Mahkemece yapılan yargılama, toplanan deliller neticesinde davacının dava konusu yaptığı 400.000.00 TL.yi davalı tarafa verdiği zaman ondan aynı miktarlı 15.05.2022 vadeli bir senet aldığı ve senedin vadesinin henüz dolmadığı ve vadesinin dolması içinde yaklaşık 9 yıllık bir sürenin bulunduğu, iş bu davanın zamansız açıldığı gerekçeleri ile davanın reddine karar verilmiş, hüküm davacı vekilince temyiz edilmiştir.
Dava konusu paranın taraflar arasında düzenlenen 16.05.2002 tarihli protokolün “Borç”başlıklı 8.maddesine dayanılarak borç olarak verildiği ve bunun karşılığında 400.000.00 TL.miktarlı (eski para ile 400.000.000.000 TL.) senet alındığı senede protokolün 8.maddesinde belirtildiği gibi 15.05.2022 vade tarihinin yazılmış olduğu dosya içeriğinden anlaşılmaktadır. Aynı protokolün 6.maddesinde 20 yıl süreli intifa hakkı tesis edileceği de kararlaştırılmıştır. Buradan da anlaşılacağı üzere gerek protokolün 8.maddesinde belirtilen tarih gerekse protokol uyarınca düzenlenen ve teminat niteliğinde olduğu anlaşılan senedin vade tarihinin intifa hakkının protokole göre sona ereceği 20 yıllık sürenin son bulduğu tarih olduğu görülmektedir.

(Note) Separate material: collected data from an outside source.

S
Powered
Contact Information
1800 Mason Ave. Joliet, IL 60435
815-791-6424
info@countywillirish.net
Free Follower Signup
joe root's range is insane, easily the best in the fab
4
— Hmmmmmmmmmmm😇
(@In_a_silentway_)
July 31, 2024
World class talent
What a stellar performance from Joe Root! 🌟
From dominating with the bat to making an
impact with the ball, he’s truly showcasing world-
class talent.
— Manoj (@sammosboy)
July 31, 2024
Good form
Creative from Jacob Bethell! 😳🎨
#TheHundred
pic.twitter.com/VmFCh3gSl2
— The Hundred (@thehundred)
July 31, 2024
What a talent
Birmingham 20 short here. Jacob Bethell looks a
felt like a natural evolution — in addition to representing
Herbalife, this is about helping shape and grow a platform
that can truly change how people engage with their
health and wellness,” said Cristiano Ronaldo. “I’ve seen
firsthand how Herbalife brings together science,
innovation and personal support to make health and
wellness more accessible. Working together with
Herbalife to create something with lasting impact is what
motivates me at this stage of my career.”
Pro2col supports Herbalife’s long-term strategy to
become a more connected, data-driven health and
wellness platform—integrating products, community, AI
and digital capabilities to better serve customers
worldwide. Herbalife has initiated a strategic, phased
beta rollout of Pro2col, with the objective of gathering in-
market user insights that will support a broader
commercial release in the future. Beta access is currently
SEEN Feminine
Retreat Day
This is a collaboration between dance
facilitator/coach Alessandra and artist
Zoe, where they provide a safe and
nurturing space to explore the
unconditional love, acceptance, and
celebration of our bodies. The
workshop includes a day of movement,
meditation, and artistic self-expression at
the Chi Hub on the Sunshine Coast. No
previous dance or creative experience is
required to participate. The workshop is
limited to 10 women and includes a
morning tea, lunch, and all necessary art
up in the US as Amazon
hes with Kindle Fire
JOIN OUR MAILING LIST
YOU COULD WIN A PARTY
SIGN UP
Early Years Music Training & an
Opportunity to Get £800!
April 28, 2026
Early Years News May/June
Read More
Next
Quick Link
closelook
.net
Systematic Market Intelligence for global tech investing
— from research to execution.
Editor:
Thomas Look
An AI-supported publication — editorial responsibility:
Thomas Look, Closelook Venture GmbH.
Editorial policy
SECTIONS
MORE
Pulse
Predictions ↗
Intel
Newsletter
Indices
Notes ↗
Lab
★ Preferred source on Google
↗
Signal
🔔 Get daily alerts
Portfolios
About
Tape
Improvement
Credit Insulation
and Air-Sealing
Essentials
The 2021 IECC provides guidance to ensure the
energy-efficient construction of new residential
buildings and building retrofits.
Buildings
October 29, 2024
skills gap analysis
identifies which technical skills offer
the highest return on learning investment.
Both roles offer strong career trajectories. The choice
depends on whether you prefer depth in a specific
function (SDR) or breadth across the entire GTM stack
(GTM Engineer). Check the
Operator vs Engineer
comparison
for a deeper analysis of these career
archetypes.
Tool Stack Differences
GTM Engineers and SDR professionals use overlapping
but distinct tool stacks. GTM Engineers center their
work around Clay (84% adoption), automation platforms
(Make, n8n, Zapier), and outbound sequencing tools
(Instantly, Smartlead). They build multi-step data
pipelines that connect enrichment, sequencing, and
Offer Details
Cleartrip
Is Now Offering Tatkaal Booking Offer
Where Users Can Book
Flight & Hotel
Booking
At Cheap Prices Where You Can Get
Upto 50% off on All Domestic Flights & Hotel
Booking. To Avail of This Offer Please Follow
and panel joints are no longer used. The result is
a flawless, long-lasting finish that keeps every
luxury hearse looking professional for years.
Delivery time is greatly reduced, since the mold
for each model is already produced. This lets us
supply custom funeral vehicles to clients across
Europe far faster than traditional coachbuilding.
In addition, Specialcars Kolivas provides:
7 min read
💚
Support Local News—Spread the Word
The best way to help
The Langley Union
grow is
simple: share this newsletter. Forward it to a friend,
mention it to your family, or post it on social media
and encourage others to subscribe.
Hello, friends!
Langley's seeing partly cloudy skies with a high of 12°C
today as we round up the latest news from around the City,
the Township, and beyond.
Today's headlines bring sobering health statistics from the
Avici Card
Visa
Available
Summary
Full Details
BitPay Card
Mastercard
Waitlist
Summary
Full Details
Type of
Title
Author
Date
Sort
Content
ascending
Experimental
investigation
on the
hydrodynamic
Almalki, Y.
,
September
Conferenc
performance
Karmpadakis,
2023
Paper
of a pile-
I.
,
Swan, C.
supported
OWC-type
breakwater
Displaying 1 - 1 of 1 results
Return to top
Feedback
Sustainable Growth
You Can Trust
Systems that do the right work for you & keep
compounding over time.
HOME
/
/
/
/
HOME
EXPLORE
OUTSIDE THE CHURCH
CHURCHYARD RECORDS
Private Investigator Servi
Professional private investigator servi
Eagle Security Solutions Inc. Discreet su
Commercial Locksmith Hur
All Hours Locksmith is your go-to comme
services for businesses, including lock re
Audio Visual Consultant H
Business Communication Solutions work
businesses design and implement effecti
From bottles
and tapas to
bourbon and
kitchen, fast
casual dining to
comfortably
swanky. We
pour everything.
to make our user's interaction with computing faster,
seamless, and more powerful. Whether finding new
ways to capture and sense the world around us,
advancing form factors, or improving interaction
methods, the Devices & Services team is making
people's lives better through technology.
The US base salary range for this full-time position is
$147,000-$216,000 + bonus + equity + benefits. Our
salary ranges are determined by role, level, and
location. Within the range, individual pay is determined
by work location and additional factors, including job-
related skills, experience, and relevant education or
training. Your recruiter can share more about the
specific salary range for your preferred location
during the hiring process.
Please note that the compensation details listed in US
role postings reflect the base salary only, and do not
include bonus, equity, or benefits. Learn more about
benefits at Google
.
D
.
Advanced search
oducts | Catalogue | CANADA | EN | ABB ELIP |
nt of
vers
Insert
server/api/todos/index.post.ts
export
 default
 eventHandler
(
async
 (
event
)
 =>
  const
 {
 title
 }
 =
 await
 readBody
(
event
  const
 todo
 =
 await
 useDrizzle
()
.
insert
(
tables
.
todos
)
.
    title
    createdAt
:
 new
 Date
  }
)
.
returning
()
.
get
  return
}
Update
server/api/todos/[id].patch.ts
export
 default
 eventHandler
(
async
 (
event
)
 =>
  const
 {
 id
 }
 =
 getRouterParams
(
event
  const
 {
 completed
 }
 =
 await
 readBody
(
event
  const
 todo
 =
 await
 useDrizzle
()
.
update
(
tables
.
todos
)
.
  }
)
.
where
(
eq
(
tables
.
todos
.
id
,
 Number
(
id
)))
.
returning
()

Başka bir anlatımla protokolün 8.maddesindeki tarih ile senetteki vade tarihinin intifa süresi gözetilerek konulduğu anlaşılmaktadır.
Taraflar arasında imzalanan bu sözleşmeden sonra davacı ile davalının kurucusu bulunduğu R.. O.. Akaryakıt İnş.ve Dış Tic.Ltd.Şti.arasında 28.06.2007 tarihli 5 yıl süreli yeni bir bayilik sözleşmesi imzalandığı ve yeni sözleşmenin süresi sonunda bayii tarafından feshedildiği dosya kapsamından anlaşılmaktadır.
Davacı ile dava dışı şirket arasında 28.06.2007 tarihli yeni sözleşmenin imzalanması ile birlikte taraflar arasındaki 16.05.2002 tarihli sözleşmenin fiilen feshedilip edilmediği hususunun somut olay bakımından tartışılıp değerlendirilmesi ve taraflar arasındaki sözleşmenin 14/dd.maddesindeki feshin sonuçları ile ilgili hükmün davanın sonucuna etkisi tartışılarak uyuşmazlığın çözümü yoluna gidilmesi gerekirken mahkemece bu yönler üzerinde durulmadan eksik inceleme sonucu yazılı şekilde hüküm kurulması doğru görülmemiştir.
SONUÇ: Yukarıda açıklanan nedenlerle davacı vekilinin temyiz itirazlarının kabulü ile hükmün BOZULMASINA, vekili Yargıtay duruşmasında hazır bulunan davacı yararına takdir edilen 1.100 TL duruşma vekalet ücretinin davalıdan alınarak davacıya ödenmesine, peşin harcın istek halinde iadesine, 01.12.2014 gününde oybirliğiyle karar verildi.